Exercise aim:
List every line below that contains the word "label", copying each one in full.

>> Start Working data

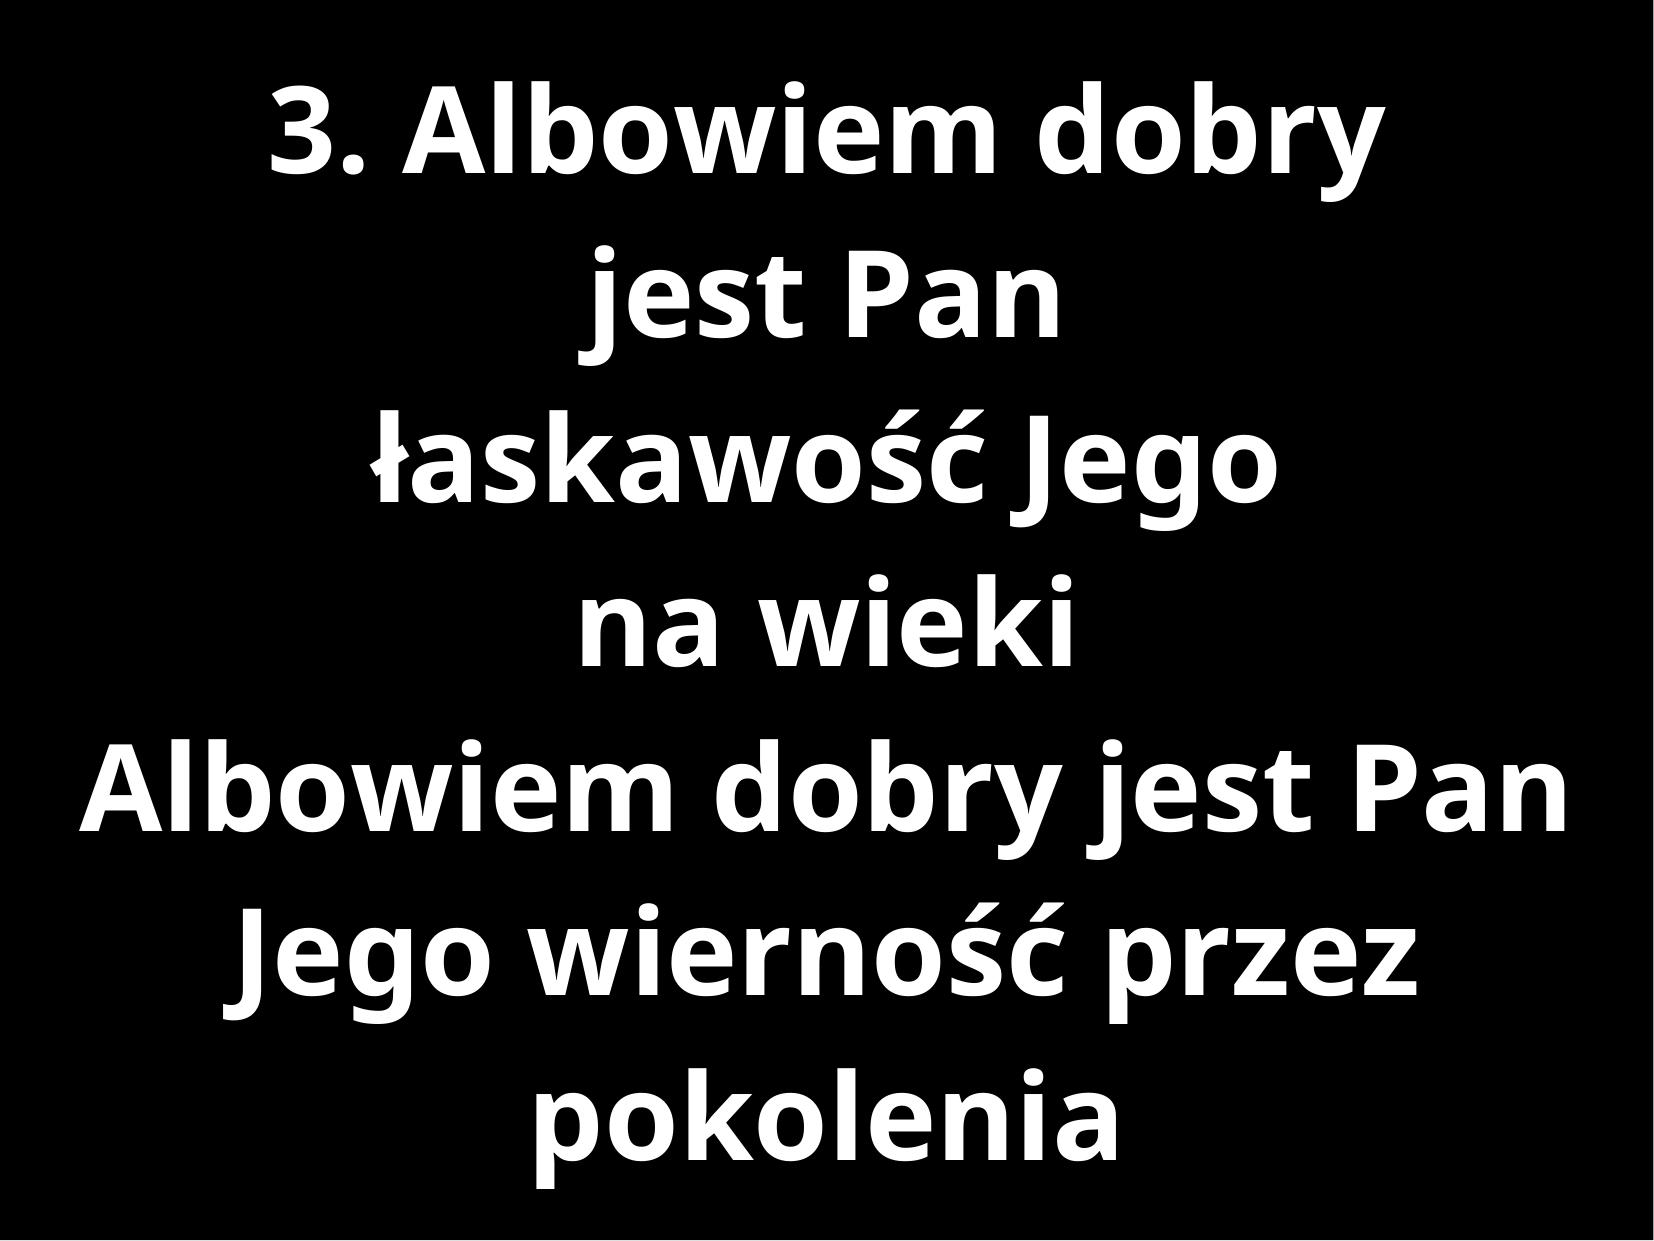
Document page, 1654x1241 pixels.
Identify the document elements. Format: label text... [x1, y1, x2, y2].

title 3. Albowiem dobry jest Pan łaskawość Jego na wieki Albowiem dobry jest Pan Jego wierność przez pokolenia [0, 0, 1654, 1241]
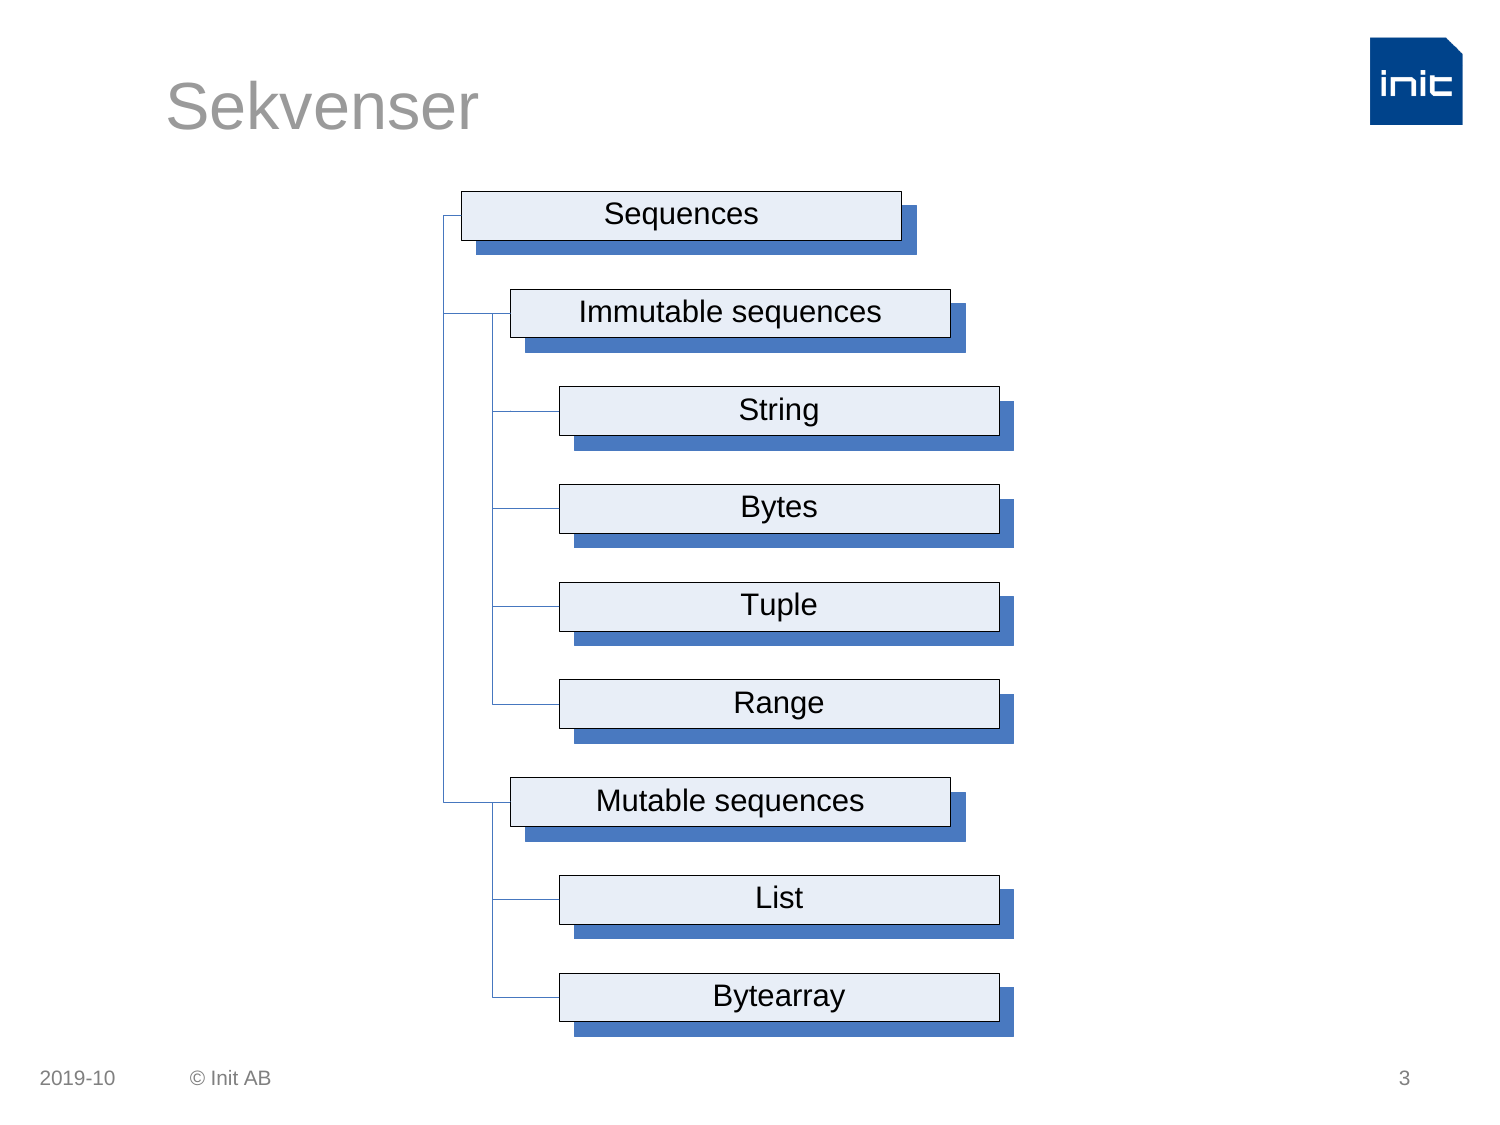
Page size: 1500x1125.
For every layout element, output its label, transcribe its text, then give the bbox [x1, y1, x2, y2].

>> End Working data

Problem solution:
Identify the document elements. Format: label text... [x1, y1, x2, y2].
For every layout element, output its label, transcribe its text, then give the bbox [x1, y1, x2, y2].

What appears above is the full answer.